Writing a DMP does not necessarily require the investment of a lot of time and effort. The training resources referenced above in section 2. will give you a good introduction on how to get started. More specifically:

  • You can find a chapter dedicated to Data Management Planning in the PARTHENOS training module Manage, Improve and Open Up Your Research and Data Training module.
  • The Introduction to Humanities Research Data Management resource also gives you a range of good advice and practical examples on how to create your own executable research data management plan and how to utilize it for your own good.
DMP Online

Although the real benefits of having a Data Management Plan go far beyond merely achieving compliance with funder requirements, there are tools you can use to ensure that you meet these specific stipulations. One of the most widely used of them is the Digital Curation Centre’s DMPonline. It provides tailored guidance and examples to help researchers write data management plans. The tool includes templates from a number of funding organisations (e.g. within the UK, USA, and the Netherlands) as well as for Horizon2020 and the European Research Council. You can explore the tool yourself at http://dmponline.dcc.ac.uk

Further resources:

Do you use to think through your project from a data point of view in its planning phase?

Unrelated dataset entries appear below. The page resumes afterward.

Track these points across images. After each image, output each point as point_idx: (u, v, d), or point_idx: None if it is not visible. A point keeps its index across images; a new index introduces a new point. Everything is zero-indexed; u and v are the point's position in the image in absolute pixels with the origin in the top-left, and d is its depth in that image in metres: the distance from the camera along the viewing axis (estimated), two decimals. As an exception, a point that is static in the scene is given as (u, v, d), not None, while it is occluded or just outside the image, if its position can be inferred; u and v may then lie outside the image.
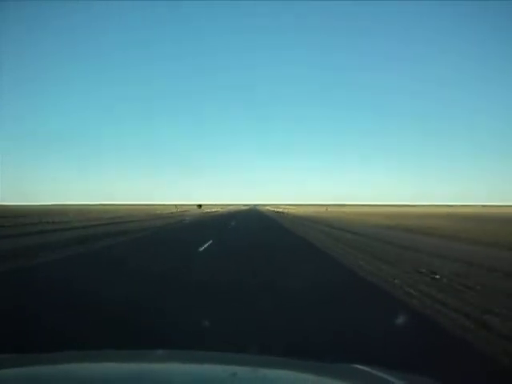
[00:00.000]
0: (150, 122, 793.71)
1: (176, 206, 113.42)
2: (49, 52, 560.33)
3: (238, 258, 10.94)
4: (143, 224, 29.94)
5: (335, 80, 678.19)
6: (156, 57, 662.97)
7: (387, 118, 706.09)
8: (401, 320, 4.98)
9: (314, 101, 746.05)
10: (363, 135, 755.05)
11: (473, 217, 54.53)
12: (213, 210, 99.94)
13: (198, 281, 7.57)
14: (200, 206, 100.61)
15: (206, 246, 13.76)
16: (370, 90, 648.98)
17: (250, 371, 1.56)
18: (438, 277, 7.89)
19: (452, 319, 4.98)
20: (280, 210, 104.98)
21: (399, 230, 24.27)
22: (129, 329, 4.46)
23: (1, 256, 10.65)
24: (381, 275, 8.19)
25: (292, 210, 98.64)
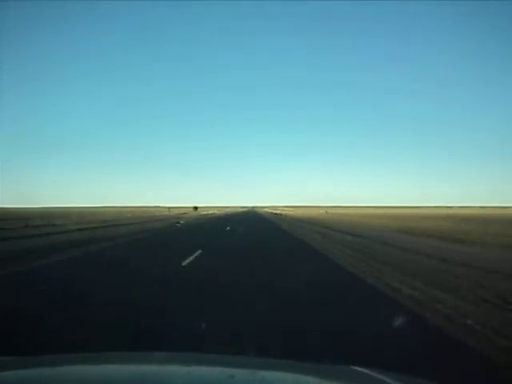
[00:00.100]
0: (150, 123, 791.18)
1: (169, 208, 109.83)
2: (49, 52, 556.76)
3: (227, 280, 7.80)
4: (130, 228, 26.85)
5: (335, 80, 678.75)
6: (155, 57, 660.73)
7: (387, 119, 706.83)
8: None
9: (314, 101, 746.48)
10: (363, 136, 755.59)
11: (477, 218, 51.87)
12: (210, 212, 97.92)
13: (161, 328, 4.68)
14: (196, 208, 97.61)
15: (191, 258, 10.78)
16: (371, 90, 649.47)
17: (249, 373, 1.55)
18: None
19: None
20: (278, 211, 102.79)
21: (410, 234, 21.64)
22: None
23: None
24: (453, 318, 5.18)
25: (291, 212, 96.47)
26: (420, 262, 10.26)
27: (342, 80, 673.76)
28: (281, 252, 12.98)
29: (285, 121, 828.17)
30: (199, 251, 12.20)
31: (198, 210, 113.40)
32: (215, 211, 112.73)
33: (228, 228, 27.73)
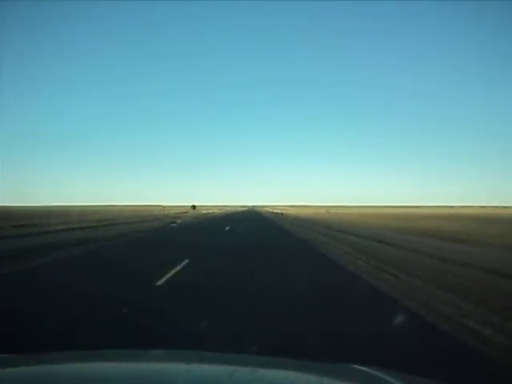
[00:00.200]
0: (151, 122, 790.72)
1: (163, 207, 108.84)
2: (49, 52, 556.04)
3: (213, 303, 5.82)
4: (119, 229, 24.65)
5: (335, 79, 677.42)
6: (154, 56, 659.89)
7: (388, 119, 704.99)
8: None
9: (315, 100, 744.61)
10: (364, 136, 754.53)
11: (479, 218, 51.74)
12: (210, 211, 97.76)
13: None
14: (194, 206, 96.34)
15: (173, 272, 8.39)
16: (372, 89, 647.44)
17: (249, 371, 1.54)
18: None
19: None
20: (278, 211, 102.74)
21: (411, 234, 21.55)
22: None
23: None
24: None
25: (291, 212, 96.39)
26: (420, 261, 10.17)
27: (342, 79, 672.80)
28: (282, 252, 12.91)
29: (285, 120, 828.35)
30: (186, 261, 9.88)
31: (198, 209, 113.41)
32: (215, 210, 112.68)
33: (227, 228, 26.00)
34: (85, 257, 11.58)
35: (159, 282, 7.31)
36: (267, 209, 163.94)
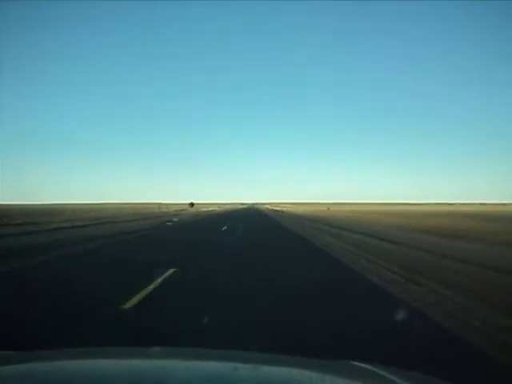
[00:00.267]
0: (150, 122, 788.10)
1: (159, 205, 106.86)
2: (49, 52, 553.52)
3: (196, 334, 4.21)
4: (109, 228, 22.93)
5: (335, 79, 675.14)
6: (154, 56, 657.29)
7: (388, 117, 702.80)
8: None
9: (315, 98, 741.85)
10: (364, 133, 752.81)
11: (479, 215, 51.71)
12: (209, 209, 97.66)
13: None
14: (192, 204, 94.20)
15: (151, 288, 6.42)
16: (372, 88, 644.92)
17: (249, 368, 1.52)
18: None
19: None
20: (278, 208, 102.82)
21: (413, 231, 21.55)
22: None
23: None
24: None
25: (292, 209, 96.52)
26: (422, 258, 10.21)
27: (342, 79, 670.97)
28: (283, 250, 12.92)
29: (285, 118, 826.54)
30: (171, 269, 7.99)
31: (198, 206, 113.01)
32: (215, 208, 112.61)
33: (224, 228, 23.54)
34: (33, 271, 8.80)
35: (127, 305, 5.32)
36: (267, 206, 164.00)
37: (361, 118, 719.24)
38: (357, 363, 1.62)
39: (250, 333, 4.27)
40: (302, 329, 4.50)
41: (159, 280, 7.03)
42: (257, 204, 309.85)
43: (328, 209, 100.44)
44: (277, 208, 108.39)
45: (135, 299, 5.64)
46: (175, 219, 35.70)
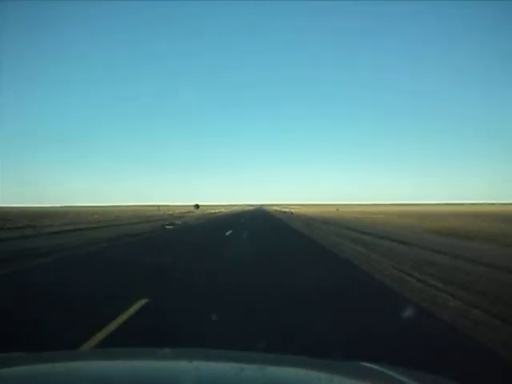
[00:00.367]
0: (150, 122, 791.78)
1: (158, 206, 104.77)
2: (49, 52, 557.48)
3: None
4: (101, 233, 21.01)
5: (335, 80, 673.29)
6: (155, 56, 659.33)
7: (398, 118, 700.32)
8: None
9: (326, 99, 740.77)
10: (373, 134, 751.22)
11: (494, 215, 50.66)
12: (216, 210, 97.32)
13: None
14: (197, 206, 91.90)
15: (112, 325, 4.46)
16: (383, 89, 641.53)
17: (257, 369, 1.50)
18: None
19: None
20: (287, 209, 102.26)
21: (433, 233, 20.87)
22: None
23: None
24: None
25: (300, 210, 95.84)
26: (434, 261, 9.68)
27: (342, 79, 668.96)
28: (292, 254, 12.46)
29: (294, 118, 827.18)
30: (143, 301, 5.55)
31: (205, 208, 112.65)
32: (222, 210, 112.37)
33: (229, 233, 20.65)
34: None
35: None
36: (275, 208, 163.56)
37: (371, 118, 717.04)
38: (365, 364, 1.61)
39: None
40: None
41: (131, 309, 5.15)
42: (264, 205, 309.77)
43: (337, 210, 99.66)
44: (285, 209, 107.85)
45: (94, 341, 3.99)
46: (178, 222, 34.64)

Where can you explore the already possible requirements and solutions for data sharing?

How do you decide what to keep and what to destroy?

How do you share the responsibilities for each data management activity among your collaborators?

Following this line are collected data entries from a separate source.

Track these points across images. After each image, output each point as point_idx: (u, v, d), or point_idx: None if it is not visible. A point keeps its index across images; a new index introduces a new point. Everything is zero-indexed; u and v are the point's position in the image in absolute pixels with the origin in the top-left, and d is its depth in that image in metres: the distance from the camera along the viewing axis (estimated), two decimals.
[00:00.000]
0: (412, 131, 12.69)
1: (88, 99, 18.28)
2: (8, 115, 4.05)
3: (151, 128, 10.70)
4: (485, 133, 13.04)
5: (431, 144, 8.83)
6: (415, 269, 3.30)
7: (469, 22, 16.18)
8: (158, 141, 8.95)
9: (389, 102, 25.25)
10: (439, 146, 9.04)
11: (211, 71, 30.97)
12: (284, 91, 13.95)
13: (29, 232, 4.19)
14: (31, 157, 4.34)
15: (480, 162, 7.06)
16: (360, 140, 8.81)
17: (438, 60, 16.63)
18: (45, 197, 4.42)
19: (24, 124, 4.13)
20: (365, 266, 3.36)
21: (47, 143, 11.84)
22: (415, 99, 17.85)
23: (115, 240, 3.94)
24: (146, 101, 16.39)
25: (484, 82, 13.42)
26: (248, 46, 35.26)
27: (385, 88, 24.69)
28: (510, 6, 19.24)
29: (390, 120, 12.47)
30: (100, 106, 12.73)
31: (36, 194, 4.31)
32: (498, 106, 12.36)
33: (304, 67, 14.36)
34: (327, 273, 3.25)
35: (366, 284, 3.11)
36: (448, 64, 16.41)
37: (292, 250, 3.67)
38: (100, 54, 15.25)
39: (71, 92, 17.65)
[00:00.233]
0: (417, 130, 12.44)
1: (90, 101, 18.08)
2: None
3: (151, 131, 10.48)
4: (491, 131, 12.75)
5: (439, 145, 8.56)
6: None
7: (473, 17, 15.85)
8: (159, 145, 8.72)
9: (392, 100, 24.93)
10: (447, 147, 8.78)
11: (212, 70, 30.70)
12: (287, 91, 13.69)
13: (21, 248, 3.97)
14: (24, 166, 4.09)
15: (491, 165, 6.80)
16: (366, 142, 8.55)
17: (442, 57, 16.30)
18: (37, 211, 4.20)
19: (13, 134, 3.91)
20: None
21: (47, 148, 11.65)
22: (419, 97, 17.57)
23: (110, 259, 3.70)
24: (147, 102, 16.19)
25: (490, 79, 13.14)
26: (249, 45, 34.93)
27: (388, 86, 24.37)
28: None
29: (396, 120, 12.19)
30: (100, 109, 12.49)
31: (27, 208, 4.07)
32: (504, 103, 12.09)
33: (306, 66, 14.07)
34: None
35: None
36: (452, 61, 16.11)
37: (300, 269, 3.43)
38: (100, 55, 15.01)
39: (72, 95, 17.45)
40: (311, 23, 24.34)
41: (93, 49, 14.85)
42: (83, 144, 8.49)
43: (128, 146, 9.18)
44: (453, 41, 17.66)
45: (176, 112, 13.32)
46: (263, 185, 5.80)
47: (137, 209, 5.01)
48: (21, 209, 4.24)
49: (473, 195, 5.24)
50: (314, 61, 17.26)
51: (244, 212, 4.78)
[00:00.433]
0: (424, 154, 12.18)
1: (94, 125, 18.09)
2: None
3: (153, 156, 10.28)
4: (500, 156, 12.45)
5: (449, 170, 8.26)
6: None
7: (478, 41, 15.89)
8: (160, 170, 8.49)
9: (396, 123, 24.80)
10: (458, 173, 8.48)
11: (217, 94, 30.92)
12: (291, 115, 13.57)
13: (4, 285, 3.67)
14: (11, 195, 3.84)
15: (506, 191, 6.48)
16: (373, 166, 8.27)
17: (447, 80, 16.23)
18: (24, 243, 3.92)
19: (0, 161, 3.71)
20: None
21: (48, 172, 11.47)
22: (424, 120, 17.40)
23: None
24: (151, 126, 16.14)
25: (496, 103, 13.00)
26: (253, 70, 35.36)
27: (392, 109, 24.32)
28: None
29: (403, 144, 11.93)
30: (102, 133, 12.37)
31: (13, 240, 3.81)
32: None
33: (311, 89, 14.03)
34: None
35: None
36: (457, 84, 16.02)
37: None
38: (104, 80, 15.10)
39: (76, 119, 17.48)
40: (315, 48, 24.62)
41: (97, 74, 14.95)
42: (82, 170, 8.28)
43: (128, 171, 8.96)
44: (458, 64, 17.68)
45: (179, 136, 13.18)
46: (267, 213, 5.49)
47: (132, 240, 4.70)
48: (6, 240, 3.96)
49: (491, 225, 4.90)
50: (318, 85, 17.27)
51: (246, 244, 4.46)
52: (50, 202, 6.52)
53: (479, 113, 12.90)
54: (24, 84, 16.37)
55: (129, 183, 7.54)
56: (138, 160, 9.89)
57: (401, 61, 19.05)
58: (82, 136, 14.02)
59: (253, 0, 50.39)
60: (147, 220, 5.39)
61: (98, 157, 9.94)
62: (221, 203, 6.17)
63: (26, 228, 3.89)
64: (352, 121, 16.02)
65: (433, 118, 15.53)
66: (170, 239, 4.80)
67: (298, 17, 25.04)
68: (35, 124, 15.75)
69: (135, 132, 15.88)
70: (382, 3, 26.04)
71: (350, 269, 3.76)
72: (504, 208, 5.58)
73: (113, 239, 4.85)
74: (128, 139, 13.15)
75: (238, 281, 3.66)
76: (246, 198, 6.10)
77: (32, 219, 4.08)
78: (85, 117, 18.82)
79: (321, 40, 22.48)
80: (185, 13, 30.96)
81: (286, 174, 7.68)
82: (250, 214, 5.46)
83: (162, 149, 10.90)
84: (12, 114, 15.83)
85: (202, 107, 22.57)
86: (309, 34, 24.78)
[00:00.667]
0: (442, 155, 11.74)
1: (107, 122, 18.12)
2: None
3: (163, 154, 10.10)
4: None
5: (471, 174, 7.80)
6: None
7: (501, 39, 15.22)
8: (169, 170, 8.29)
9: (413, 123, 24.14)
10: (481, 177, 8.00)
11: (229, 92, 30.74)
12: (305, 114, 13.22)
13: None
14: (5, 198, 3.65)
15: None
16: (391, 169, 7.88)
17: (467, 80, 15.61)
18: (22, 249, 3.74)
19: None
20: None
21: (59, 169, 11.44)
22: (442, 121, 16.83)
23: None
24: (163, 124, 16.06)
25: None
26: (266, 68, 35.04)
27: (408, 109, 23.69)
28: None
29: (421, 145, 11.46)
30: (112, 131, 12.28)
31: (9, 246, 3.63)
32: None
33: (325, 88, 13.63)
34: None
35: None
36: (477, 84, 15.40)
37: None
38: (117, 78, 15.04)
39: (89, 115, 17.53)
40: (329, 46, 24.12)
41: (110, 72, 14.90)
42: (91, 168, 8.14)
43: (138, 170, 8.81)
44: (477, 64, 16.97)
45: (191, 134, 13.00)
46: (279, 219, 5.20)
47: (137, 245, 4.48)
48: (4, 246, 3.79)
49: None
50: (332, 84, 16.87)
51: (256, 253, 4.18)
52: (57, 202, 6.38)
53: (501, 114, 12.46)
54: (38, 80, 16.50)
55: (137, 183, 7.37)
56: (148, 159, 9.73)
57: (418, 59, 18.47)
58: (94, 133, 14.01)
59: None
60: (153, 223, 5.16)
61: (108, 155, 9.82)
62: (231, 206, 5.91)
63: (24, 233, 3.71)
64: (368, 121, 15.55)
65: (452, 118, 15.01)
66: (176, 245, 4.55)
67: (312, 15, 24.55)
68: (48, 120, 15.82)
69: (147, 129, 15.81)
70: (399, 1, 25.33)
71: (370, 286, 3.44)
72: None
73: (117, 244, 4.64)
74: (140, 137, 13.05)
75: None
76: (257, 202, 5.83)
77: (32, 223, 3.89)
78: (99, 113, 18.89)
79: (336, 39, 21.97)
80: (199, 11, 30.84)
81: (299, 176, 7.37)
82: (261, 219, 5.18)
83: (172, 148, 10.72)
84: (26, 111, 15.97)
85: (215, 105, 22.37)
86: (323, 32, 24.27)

6. Data in publications and data as publications

Another challenge in pushing forward the data sharing culture in the humanities is that the traditional paradigm of publishing papers still serves as the highest value currency of academia. Compared to this,the rewards of, and incentives for, data sharing is negligible. However, sincedata sharing is increasingly encouraged by funders policies, we have more and more opportunities to bring these two types of scholarly publications, data sharing and article or book publishing, closer to each other.

6.1. The networked publication: interlinking the underlying data with your papers

By allowing the audience of your papers to look ‘behind the scenes’, and connecting them with the underlying data, you support the validation of your findings–and take a huge step forward in research transparency. Many publishers support their authors to cite data in their publications. Some are even issuing policies that require researchers to make the data underlying their published results available within a data repository.

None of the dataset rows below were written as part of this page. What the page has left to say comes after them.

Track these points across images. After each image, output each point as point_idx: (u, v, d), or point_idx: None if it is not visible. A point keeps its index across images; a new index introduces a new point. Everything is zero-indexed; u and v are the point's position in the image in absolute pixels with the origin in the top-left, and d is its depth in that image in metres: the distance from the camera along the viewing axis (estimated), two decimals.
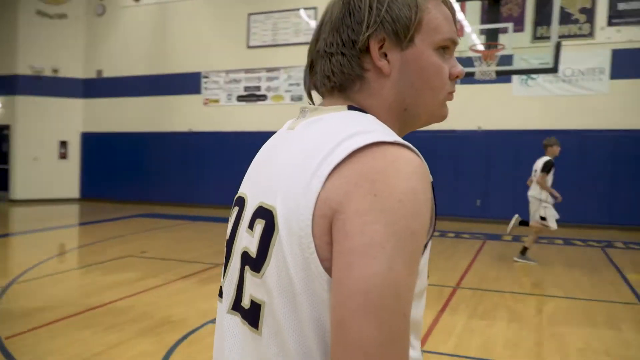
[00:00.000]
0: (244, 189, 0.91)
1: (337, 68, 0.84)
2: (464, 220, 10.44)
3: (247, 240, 0.83)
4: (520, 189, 10.07)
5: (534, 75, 10.18)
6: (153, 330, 4.16)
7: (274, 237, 0.76)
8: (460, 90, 10.59)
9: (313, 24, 11.67)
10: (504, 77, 9.21)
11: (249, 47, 12.46)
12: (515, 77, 10.18)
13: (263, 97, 12.22)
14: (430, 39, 0.84)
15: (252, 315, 0.80)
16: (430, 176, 0.76)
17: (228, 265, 0.89)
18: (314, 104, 0.91)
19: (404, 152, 0.74)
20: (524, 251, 6.91)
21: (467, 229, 9.80)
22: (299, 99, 11.88)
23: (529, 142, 10.18)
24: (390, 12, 0.81)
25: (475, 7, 10.43)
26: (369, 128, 0.77)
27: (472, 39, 7.94)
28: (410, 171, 0.72)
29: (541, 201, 6.82)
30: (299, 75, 11.83)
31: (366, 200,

6.2. Data journals in humanities

In addition, or in parallel, to making your data available in a repository, you can maximize the credit that you gain for them by publishing them in a data journal. Data journals, usually built on the top of data repository services, are designed to introduce, describe and contextualize data sets to facilitate their online exploration. One of the important benefits of publishing your data in terms of research data management is that it undergoes a peer-review process, which means that experts validate its quality, provide templates for its proper description and offer guidance on where to deposit it.

Book or journal peer review is an established institution for the quality assessment of research papers but how and from whom can you receive feedback for your data?

What strategies are available for you to increase the transparency of your research findings?

Which components of your work can you make available via publication? What remains hidden in traditional journal or book publications?